Dallas County Health and Human Services reports 84 mumps cases so far in 2017.

Sixty-four of those cases are students and teachers in Cedar Hill ISD, with three more cases in to DeSoto. Health officials have also identified 17 unrelated cases in Mesquite, Dallas and DeSoto.

Parents at the meeting submitted questions. Many wanted to know how the mumps is spreading and why.

“You heard about the chicken pox, you heard about the meningitis, but the mumps you haven't heard about in so long, so you're kind of concerned, like can it cause death?” said parent Shomega Austin.

Austin has a daughter at Cedar Hill High School. Her child is vaccinated, but Austin is still concerned about the mumps outbreak that started at her child’s school.

“What are we doing about this mumps outbreak?
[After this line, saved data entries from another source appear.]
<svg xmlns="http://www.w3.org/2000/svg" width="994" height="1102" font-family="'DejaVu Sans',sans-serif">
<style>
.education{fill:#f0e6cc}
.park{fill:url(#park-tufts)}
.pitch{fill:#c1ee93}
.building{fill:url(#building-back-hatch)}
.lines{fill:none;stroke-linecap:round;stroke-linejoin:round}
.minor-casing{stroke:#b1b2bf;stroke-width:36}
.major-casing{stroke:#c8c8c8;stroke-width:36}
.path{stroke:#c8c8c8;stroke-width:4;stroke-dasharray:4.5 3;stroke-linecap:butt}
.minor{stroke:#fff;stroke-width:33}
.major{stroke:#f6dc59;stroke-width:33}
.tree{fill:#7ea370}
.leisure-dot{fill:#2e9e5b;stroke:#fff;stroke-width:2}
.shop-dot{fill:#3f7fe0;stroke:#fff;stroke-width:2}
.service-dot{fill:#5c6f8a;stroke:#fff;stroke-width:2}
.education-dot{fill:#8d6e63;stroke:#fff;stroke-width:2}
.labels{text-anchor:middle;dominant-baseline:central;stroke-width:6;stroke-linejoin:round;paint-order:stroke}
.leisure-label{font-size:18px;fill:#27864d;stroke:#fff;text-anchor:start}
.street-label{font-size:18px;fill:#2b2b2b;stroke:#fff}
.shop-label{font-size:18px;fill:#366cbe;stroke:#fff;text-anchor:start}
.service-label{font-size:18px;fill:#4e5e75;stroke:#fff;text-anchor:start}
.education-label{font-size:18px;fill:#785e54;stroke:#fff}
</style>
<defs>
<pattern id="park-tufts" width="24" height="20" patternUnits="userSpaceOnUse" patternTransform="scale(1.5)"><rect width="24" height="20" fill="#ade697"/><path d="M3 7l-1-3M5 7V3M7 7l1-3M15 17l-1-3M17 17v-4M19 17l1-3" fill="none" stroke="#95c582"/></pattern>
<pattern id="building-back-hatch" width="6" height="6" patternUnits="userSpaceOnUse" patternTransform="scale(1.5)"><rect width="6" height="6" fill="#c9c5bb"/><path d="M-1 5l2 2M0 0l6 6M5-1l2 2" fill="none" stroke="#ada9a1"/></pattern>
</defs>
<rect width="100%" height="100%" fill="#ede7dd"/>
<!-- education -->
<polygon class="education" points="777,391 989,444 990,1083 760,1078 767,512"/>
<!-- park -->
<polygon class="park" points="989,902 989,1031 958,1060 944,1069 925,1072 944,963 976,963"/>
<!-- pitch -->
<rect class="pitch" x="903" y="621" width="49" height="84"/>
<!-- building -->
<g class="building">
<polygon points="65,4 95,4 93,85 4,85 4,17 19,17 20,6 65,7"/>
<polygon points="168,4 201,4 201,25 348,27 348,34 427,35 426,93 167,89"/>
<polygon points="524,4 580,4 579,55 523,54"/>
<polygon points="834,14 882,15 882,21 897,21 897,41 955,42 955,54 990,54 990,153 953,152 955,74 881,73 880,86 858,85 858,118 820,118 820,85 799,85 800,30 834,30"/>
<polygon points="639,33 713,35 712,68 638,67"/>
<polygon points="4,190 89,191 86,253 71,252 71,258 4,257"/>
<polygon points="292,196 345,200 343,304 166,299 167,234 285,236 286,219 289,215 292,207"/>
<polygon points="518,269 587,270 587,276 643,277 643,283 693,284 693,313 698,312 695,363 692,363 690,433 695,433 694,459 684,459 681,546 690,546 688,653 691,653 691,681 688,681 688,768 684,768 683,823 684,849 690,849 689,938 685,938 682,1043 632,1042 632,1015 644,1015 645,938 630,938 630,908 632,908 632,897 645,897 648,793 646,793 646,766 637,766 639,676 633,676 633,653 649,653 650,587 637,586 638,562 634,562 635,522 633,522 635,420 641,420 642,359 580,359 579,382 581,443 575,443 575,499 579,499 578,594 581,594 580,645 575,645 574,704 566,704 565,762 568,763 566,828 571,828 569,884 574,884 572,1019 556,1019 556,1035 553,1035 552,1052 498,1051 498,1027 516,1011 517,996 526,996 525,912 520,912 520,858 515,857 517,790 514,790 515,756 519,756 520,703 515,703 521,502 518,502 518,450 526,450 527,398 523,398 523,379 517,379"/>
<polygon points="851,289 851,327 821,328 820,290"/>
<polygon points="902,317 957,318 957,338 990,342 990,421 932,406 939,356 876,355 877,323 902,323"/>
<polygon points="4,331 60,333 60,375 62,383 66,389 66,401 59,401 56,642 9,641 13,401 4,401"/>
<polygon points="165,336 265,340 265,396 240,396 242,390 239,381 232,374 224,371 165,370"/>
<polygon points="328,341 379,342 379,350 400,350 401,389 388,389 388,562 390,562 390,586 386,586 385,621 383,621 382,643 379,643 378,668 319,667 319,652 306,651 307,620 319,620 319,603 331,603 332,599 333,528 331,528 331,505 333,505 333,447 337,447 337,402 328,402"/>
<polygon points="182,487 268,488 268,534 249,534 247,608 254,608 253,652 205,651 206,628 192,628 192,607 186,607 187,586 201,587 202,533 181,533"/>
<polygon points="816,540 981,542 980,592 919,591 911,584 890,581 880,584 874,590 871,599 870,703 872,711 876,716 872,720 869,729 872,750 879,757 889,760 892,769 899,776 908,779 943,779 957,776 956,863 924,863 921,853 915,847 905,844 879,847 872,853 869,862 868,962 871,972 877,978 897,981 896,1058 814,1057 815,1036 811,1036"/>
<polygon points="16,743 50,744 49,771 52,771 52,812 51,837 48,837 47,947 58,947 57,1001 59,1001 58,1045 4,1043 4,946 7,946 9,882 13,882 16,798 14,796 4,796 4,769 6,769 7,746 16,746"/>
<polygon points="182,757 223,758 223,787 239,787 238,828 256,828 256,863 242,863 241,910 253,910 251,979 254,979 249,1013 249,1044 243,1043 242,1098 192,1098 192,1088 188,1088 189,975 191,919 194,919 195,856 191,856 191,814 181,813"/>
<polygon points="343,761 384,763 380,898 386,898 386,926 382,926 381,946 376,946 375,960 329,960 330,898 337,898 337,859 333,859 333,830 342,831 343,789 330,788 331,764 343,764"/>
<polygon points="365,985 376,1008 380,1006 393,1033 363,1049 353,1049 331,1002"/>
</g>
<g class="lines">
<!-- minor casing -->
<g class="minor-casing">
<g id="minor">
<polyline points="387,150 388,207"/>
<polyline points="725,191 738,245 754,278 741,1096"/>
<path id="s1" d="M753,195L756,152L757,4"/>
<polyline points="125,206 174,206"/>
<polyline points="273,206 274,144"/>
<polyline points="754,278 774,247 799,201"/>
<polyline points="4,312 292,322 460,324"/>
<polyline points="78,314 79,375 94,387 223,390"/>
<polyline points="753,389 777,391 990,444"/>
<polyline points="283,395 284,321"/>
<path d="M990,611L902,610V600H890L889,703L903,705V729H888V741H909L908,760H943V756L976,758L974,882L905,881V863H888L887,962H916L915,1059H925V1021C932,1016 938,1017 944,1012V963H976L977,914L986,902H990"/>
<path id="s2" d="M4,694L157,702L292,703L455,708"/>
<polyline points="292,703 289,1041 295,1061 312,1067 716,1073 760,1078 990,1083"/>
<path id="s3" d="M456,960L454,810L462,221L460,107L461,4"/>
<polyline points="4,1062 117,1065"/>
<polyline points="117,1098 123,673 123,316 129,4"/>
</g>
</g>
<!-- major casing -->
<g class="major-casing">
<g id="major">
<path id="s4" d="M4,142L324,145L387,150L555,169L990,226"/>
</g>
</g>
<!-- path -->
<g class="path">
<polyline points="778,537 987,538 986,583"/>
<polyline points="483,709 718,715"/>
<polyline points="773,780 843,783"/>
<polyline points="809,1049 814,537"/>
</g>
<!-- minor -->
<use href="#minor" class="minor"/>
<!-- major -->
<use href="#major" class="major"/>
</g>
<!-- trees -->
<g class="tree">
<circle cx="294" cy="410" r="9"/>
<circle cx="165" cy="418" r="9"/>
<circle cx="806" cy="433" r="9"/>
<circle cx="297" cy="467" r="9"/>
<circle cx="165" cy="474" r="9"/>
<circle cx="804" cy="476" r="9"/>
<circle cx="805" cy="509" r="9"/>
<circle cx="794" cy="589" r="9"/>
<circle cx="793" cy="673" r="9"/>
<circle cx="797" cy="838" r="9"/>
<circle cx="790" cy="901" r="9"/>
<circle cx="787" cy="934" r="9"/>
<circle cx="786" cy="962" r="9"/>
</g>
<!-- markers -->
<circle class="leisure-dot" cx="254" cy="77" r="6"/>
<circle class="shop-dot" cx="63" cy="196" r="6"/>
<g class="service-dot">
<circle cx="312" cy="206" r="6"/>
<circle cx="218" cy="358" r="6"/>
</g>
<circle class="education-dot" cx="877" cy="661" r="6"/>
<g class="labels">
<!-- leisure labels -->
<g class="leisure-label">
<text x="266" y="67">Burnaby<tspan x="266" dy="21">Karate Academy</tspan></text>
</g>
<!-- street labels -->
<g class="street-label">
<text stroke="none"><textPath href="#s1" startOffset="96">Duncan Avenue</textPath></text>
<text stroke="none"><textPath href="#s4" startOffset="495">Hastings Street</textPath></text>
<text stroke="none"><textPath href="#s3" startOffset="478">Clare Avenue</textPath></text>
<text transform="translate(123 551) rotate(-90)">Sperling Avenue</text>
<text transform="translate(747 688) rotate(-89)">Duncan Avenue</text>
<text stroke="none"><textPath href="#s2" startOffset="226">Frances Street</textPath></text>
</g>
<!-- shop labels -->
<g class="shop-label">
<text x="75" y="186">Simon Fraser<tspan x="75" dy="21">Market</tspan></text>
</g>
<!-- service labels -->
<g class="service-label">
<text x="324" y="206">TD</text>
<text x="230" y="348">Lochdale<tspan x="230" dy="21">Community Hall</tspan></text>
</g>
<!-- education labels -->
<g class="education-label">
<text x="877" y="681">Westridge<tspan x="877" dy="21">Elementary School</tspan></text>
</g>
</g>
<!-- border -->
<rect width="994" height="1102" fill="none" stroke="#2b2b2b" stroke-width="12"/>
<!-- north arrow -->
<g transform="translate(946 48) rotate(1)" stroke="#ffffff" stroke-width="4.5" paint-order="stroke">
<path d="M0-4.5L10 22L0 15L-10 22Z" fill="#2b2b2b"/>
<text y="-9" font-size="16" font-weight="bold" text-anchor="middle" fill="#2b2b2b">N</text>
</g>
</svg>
Are we cleaning the building?” Austin asked.

District officials said the outbreak started at Cedar Hill High School in February.

Since then, more cases have been found at Ninth Grade Center, Collegiate High School, Permenter Middle School and High Pointe Elementary.

“When you get a bunch of kids all contained in small pockets of areas, like schools, the likelihood of spreading an airborne virus is gonna happen,” said Cedar Hill ISD superintendent Orlando Riddick.

Officials don't know the source but said they're doing their best to keep the situation under control.

“We've started our cleaning processes and cleaning high touch areas,” superintendent Riddick said. “We began to disinfect schools with a misting machine.”

The district has also hosted four vaccine booster clinics, saying more than 90 percent of their students are vaccinated.

The district’s health director, Dr. Michael Marshall, said infected people could be unknowingly spreading mumps.

“The problem is simply that people are coming to school who are infected with the mumps and they don't know it,” said Dr. Marshall.

According to doctors, it can take up to 25 days until symptoms like fever, headache and loss of appetite show up. Some who are infected have no symptoms.

Parent Anná Green said the district should be transparent about the outbreak.

“Just be transparent and make sure our building is clean and that it's safe for our children and teachers,” Green said.

According to health officials, those without the mumps vaccine are most at risk. Doctors recommend at least two vaccines, and even a third booster shot to increase protection. However, one can still get mumps even with the proper vaccines.